Read the list carefully before you shop and check whether your child’s school specifies types or sizes. Many frustrations come from buying the wrong notebook format or marker tip size. When in doubt, a quick email to the teacher before shopping saves time.

Are expensive school supplies actually better?

Sometimes, and in specific categories. Pencils and colored pencils are worth paying a little more for because quality directly affects how well they work. For consumables like glue sticks and plain notebooks, mid-range products are usually fine.

How many colored pencils does a child really need?

For everyday school use, a set of 12 to 24 colors is plenty for most children. A larger set sounds appealing but can be overwhelming for younger children who are still learning to organize their supplies. A quality set of 12 covers all the basics. Save the bigger sets for home creative projects where having more shades genuinely adds something.

Should I buy left-handed scissors for my left-handed child?

Yes, absolutely. Left-handed scissors are not a luxury. Standard scissors require left-handed children to twist their wrist in a way that makes cutting correctly almost impossible. Left-handed scissors are widely available and cost the same as standard ones.

What pencil hardness is best for elementary school children?

A #2 pencil is the standard everyday choice and it is what most school supply lists specify. In the international grading system this is called HB. Avoid hard pencils for writing, as they produce a faint line that requires more effort.

How heavy should a school backpack be?

The general guideline is no more than ten percent of your child’s body weight when loaded. Most school backpacks exceed this when filled, which is why the empty weight of the bag itself matters. The lighter the bag, the more room there is for actual books and supplies.

What is the difference between watercolor and tempera paint?

Watercolor is transparent and works by building up layers from light to dark. Tempera is opaque and covers whatever is underneath it. Schools use both for different projects. They are not interchangeable, so check what your child’s teacher has actually requested.

What does the FSC label mean on pencils and colored pencils?

FSC stands for Forest Stewardship Council. It means the wood used to make the pencil comes from responsibly managed forests where trees are replanted and ecosystems are protected. If environmental sustainability matters to your family, the FSC label is a simple way to make a more conscious choice without paying more.

Should first graders use jumbo pencils?

Yes, jumbo pencils can be a good choice for first graders who are still developing their writing grip and pencil control. A thicker barrel is easier to hold steadily and reduces the tension that comes from gripping a standard pencil too tightly. Many children naturally transition to standard size pencils as their fine motor skills develop, but there is no rush to make that switch.
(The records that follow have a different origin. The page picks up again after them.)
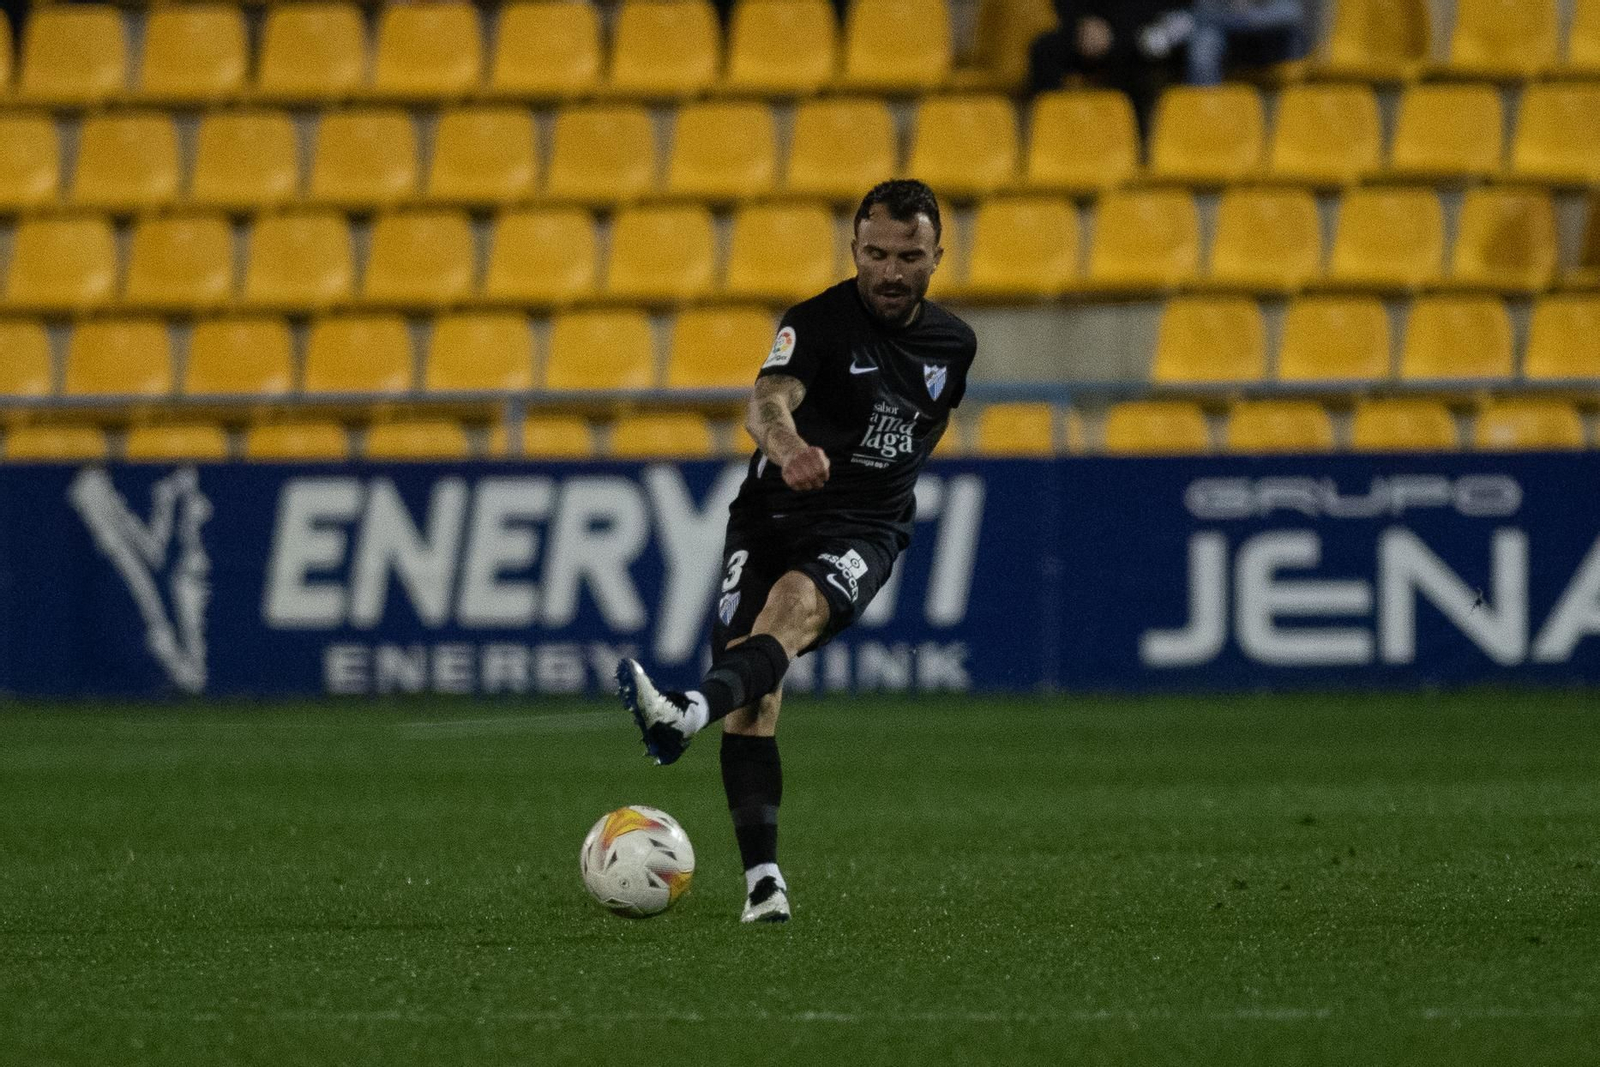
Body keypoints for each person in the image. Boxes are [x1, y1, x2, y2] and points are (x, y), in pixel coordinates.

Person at [616, 180, 977, 925]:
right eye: (875, 252)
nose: (890, 270)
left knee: (790, 610)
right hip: (771, 513)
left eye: (909, 255)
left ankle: (683, 712)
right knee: (753, 697)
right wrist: (789, 449)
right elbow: (767, 402)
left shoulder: (954, 346)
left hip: (864, 530)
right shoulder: (816, 322)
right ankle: (764, 886)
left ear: (937, 256)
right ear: (855, 249)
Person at [1027, 0, 1191, 133]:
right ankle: (1051, 133)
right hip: (1091, 26)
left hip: (1146, 31)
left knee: (1137, 53)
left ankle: (1131, 141)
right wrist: (1083, 22)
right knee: (1044, 50)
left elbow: (1175, 9)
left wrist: (1118, 33)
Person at [1183, 0, 1310, 86]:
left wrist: (1246, 18)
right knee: (1205, 40)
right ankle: (1207, 109)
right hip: (1230, 47)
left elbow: (1290, 13)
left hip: (1276, 46)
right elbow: (1203, 15)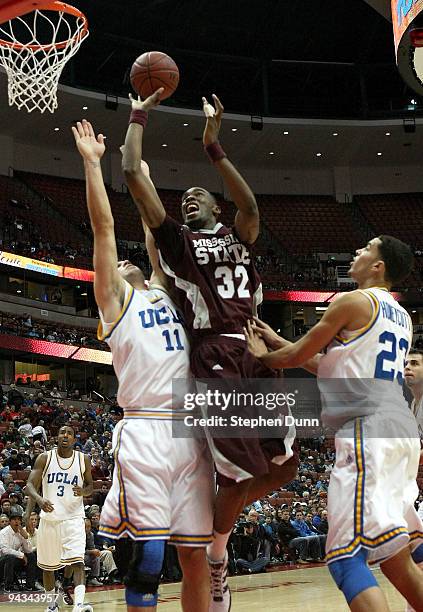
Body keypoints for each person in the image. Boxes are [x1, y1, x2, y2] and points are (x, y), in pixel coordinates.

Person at [122, 89, 297, 611]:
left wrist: (213, 147)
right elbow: (132, 172)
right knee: (237, 472)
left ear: (215, 206)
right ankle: (217, 552)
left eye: (197, 196)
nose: (188, 200)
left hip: (259, 352)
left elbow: (251, 205)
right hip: (213, 356)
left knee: (284, 469)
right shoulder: (177, 241)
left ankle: (219, 534)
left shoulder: (239, 233)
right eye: (183, 199)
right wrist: (139, 113)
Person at [72, 118, 214, 612]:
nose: (128, 262)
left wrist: (144, 182)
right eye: (122, 264)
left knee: (196, 556)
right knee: (149, 559)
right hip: (147, 430)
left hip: (190, 431)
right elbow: (104, 228)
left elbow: (156, 237)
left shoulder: (161, 291)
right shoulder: (114, 301)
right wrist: (94, 165)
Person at [245, 236, 423, 611]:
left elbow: (297, 355)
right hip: (400, 430)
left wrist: (267, 355)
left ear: (379, 267)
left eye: (366, 249)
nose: (357, 253)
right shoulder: (401, 317)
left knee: (345, 557)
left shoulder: (353, 301)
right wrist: (279, 341)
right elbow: (331, 368)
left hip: (367, 431)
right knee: (396, 555)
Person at [24, 425, 94, 612]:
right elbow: (30, 485)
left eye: (69, 433)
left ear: (74, 439)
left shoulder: (83, 459)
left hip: (74, 518)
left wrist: (84, 491)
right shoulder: (45, 458)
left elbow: (90, 486)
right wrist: (38, 501)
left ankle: (79, 606)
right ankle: (52, 605)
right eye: (62, 432)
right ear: (57, 437)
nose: (65, 435)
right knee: (48, 567)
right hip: (49, 519)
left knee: (78, 561)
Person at [0, 508, 40, 592]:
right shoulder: (3, 532)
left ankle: (30, 585)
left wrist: (25, 537)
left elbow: (28, 550)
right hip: (3, 561)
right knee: (9, 557)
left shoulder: (20, 532)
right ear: (10, 521)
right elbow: (5, 550)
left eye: (19, 519)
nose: (17, 522)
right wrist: (21, 555)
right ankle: (8, 587)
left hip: (14, 560)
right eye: (14, 519)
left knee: (31, 556)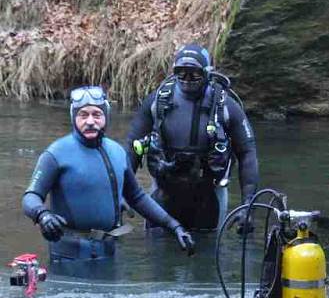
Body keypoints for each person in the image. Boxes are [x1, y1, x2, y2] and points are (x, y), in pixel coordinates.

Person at [22, 86, 195, 260]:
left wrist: (174, 226)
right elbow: (30, 197)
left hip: (108, 252)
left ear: (106, 116)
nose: (90, 121)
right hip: (68, 255)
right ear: (73, 117)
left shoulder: (117, 152)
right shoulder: (56, 154)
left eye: (97, 115)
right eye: (83, 115)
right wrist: (43, 215)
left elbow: (137, 197)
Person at [126, 44, 259, 232]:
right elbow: (132, 147)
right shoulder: (157, 102)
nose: (187, 79)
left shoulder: (225, 107)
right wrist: (122, 194)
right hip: (164, 193)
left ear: (207, 73)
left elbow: (247, 153)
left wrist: (247, 205)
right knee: (157, 254)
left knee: (208, 254)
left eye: (194, 73)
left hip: (209, 195)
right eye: (180, 73)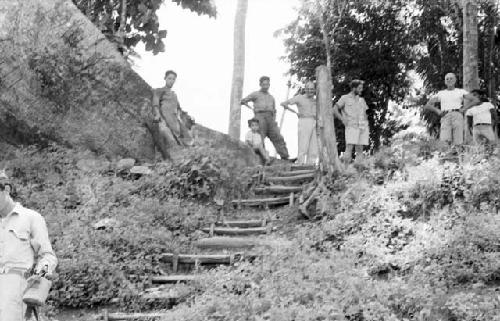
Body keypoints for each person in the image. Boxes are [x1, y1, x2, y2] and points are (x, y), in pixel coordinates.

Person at [0, 170, 57, 321]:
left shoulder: (31, 218)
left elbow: (48, 257)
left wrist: (40, 275)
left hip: (18, 294)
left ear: (6, 189)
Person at [241, 76, 291, 161]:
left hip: (270, 118)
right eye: (264, 84)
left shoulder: (271, 97)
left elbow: (274, 110)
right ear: (260, 84)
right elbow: (243, 101)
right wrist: (252, 108)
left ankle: (285, 157)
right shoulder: (255, 94)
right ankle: (263, 158)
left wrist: (273, 119)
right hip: (260, 116)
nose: (266, 86)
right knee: (260, 137)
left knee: (277, 136)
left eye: (267, 84)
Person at [152, 70, 193, 147]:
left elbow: (178, 108)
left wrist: (186, 116)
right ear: (165, 78)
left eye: (173, 79)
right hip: (166, 117)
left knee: (188, 137)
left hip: (175, 118)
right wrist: (158, 115)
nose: (171, 81)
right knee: (172, 137)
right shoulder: (159, 90)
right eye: (169, 78)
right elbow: (155, 104)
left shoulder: (174, 94)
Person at [424, 73, 468, 145]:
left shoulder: (460, 91)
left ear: (455, 80)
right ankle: (447, 156)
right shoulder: (441, 93)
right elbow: (428, 105)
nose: (449, 80)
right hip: (445, 116)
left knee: (458, 142)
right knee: (445, 142)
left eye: (451, 78)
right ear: (445, 82)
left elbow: (474, 100)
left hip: (457, 115)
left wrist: (464, 108)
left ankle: (458, 155)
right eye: (447, 79)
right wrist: (438, 111)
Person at [280, 81, 318, 165]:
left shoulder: (315, 100)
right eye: (308, 89)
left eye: (311, 89)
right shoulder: (299, 98)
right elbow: (283, 103)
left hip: (315, 121)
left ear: (314, 90)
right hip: (304, 120)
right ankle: (300, 163)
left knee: (314, 146)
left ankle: (311, 165)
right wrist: (295, 112)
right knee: (303, 145)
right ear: (305, 89)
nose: (310, 91)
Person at [333, 79, 370, 163]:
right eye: (359, 88)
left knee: (360, 149)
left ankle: (358, 170)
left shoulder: (362, 100)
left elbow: (365, 114)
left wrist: (366, 125)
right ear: (354, 88)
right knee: (349, 147)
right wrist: (342, 119)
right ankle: (346, 171)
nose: (361, 90)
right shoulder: (345, 98)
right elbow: (334, 109)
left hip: (362, 127)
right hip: (351, 126)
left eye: (362, 88)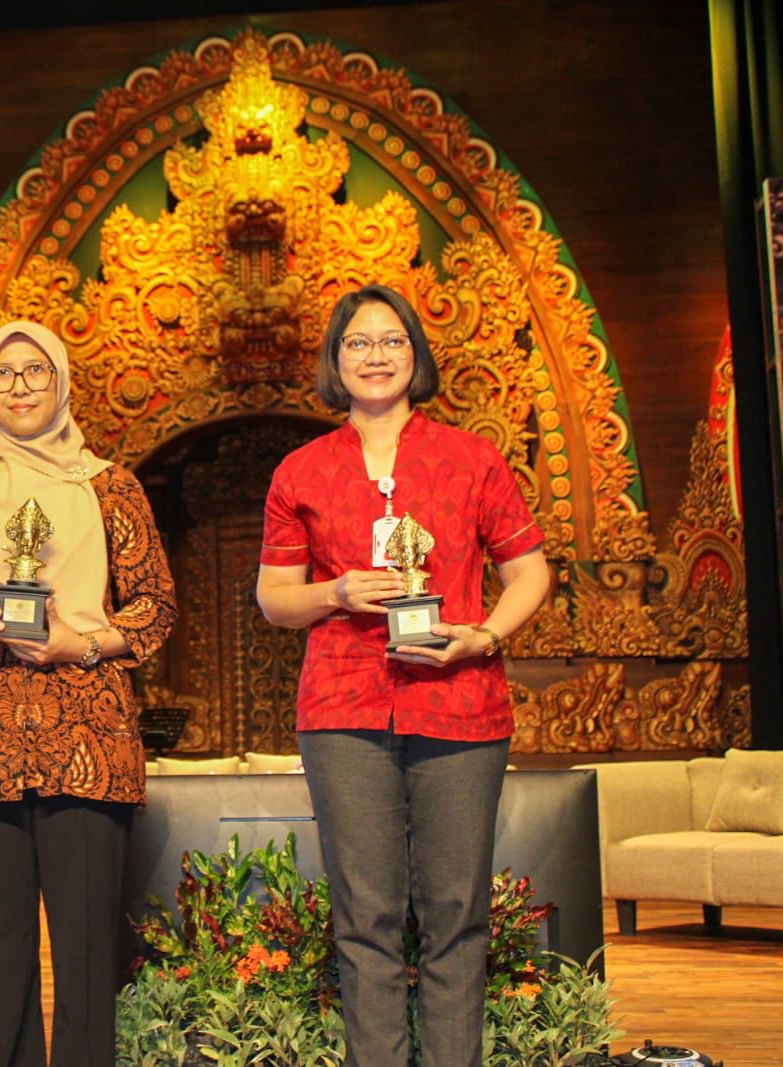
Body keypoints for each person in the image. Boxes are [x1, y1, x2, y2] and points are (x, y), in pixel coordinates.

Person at [255, 284, 551, 1066]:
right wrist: (338, 592)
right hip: (344, 711)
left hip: (460, 706)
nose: (376, 354)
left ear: (415, 353)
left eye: (391, 340)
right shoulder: (302, 471)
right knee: (366, 916)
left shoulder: (471, 457)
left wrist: (482, 636)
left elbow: (530, 573)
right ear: (336, 360)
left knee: (457, 914)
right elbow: (275, 600)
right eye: (358, 342)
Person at [0, 320, 176, 1066]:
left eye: (35, 372)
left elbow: (154, 606)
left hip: (87, 732)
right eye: (3, 374)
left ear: (59, 384)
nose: (19, 387)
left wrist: (76, 643)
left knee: (88, 952)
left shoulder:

Are washable markers worth it?

For younger children, yes. Washable markers genuinely do come out of most fabrics and surfaces with water, which matters more than you might expect. The color payoff is sometimes slightly less intense than non-washable markers, but for everyday school and home use the difference is minor. For older children who are doing more detailed art work, non-washable markers produce richer, more permanent results.

Should I label school supplies?

It depends on whether your child’s classroom uses individual or shared supplies. Some teachers ask each child to keep their own labeled supplies at their desk. Others collect everything into a shared classroom pool, where labeling individual items like crayons or pencils is unnecessary, since they will be used by the group. Check your child’s supply list or ask the teacher directly. If items like backpacks, lunch boxes, or jackets are not part of a shared system, labeling those is always a good idea regardless.